Looking at the material below, work out how many of its lines hold the string "Escriba". Give that figure alone.

++++++++

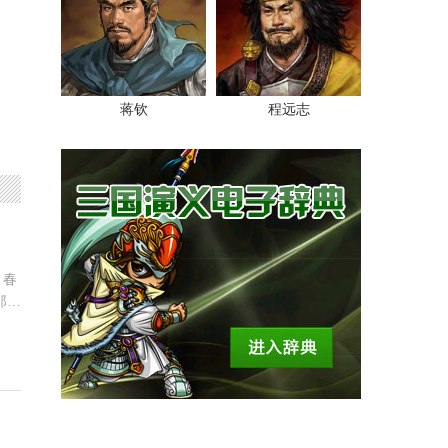
蒋钦
程远志
月春
那个
史。
的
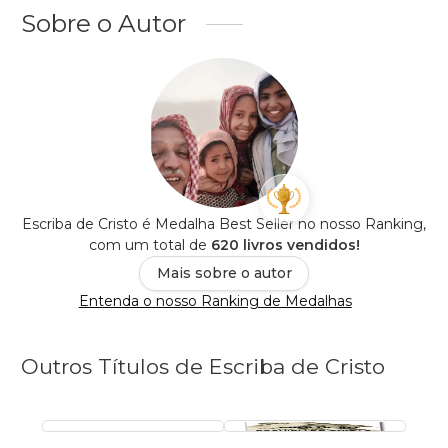
Sobre o Autor
Escriba de Cristo é Medalha Best Seller no nosso Ranking,
com um total de
620 livros vendidos!
Mais sobre o autor
Entenda o nosso Ranking de Medalhas
Outros Títulos de Escriba de Cristo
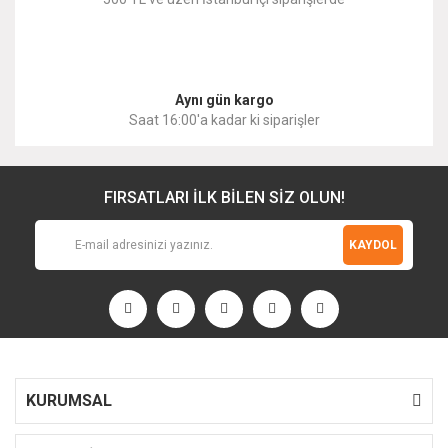
Gönder
Aynı gün kargo
Saat 16:00'a kadar ki siparişler
FIRSATLARI İLK BİLEN SİZ OLUN!
KAYDOL
KURUMSAL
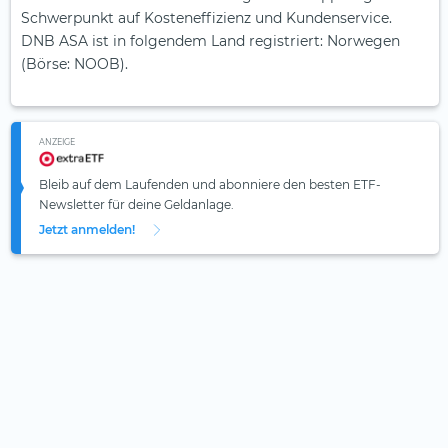
Schwerpunkt auf Kosteneffizienz und Kundenservice.
DNB ASA ist in folgendem Land registriert: Norwegen
(Börse: NOOB).
ANZEIGE
Bleib auf dem Laufenden und abonniere den besten ETF-
Newsletter für deine Geldanlage.
Jetzt anmelden!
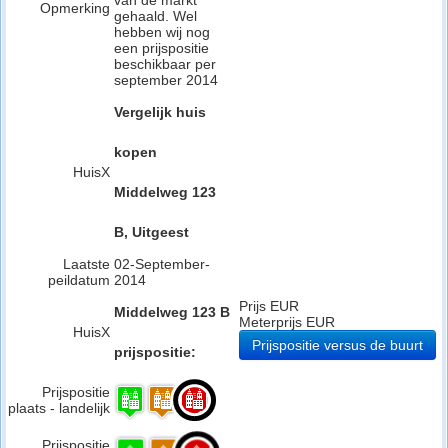
van de markt
Opmerking
gehaald. Wel
hebben wij nog
een prijspositie
beschikbaar per
september 2014
Vergelijk huis
kopen
HuisX
Middelweg 123
B, Uitgeest
Laatste
02-September-
peildatum
2014
Prijs EUR
Middelweg 123 B
Meterprijs EUR
HuisX
Prijspositie versus de buurt
prijspositie:
Prijspositie
plaats - landelijk
Prijspositie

++++++++

● THE ANSWER: 2